Wednesday, November 25, 2009

Stonewise: Aventurine

Aventurine is often called the abundance stone, so I thought it was appropriate to have a look at this beautiful green stone the day before Thanksgiving.

First let's have a look at what Ardriana has to say shall we?

Aventurine is made of tightly packed quartz which contains crystals of chrome rich mica that gives the stone a metallic iridescence. Aventurine has been confused with Amazonite and Jade.

Folklore: Aventurine was revered by the ancient Tibetans. They used it to represent the "eyes" in sacred statues, thus symbolizing increased divinatory powers. Once called the "Stone of Heaven".

Magick: A good fortune stone for health, money and business success. It suggests a springtime regeneration. Speeds general healing. Increases perception and intelligence while it stimulates creativity.

How I use it in my jewelry...Aventurine is an interesting stone to look at because it has translucent properties though it isn't always translucent. Sometimes it looks like a scattering of crystals caught under a quartz glaze, with the odd streak of metal shimmering through it. Other times it's more dense, a deep green, like a primeval forest. Pale green Aventurine sometimes has streaks of darker crystals running through it. Each color variation has it's own character and beauty to it and I can get lost looking inside a piece.

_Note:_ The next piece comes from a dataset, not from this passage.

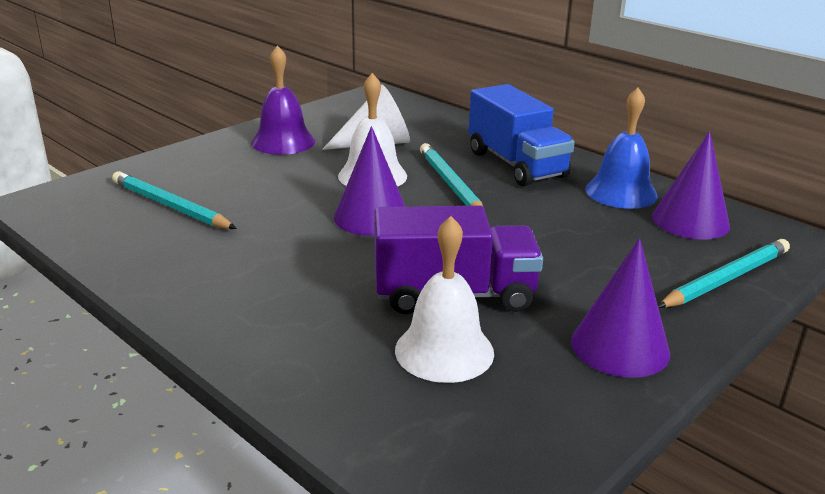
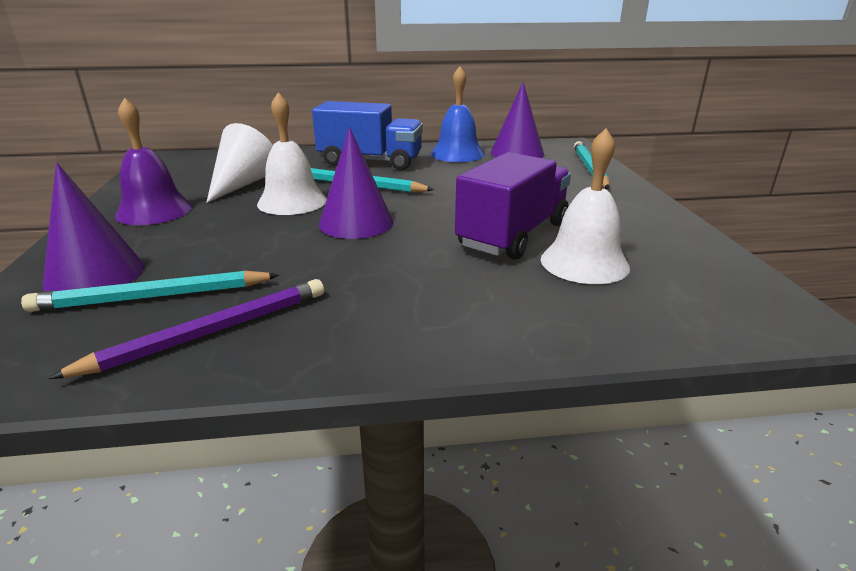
camera: 50 degrees left, 0 degrees up
(151, 244) = (211, 332): none -> purple pencil
(620, 346) = (633, 214): purple cone -> purple cone (95, 275)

Most of the time my magick intuition just uses stones based on their for strength, blue for peace, and green for healing. Aventurine is no exception, as I tend to use it in my healing jewelry, beautifully complimenting the other green stones I use like Moss Agate or Malachite (ahh...shameless self-promotion anyone?).

Aventurine can be a quiet stone that is sometimes overlooked next to some of its flashier brethren. One has to really delve to find the treasure in it, but once found, you can't miss it again. I look forward to discovering and learning more about blue and peach Aventurine, and figuring out how I can use it in new designs down the road.

And now you know a little more of why I do what I do.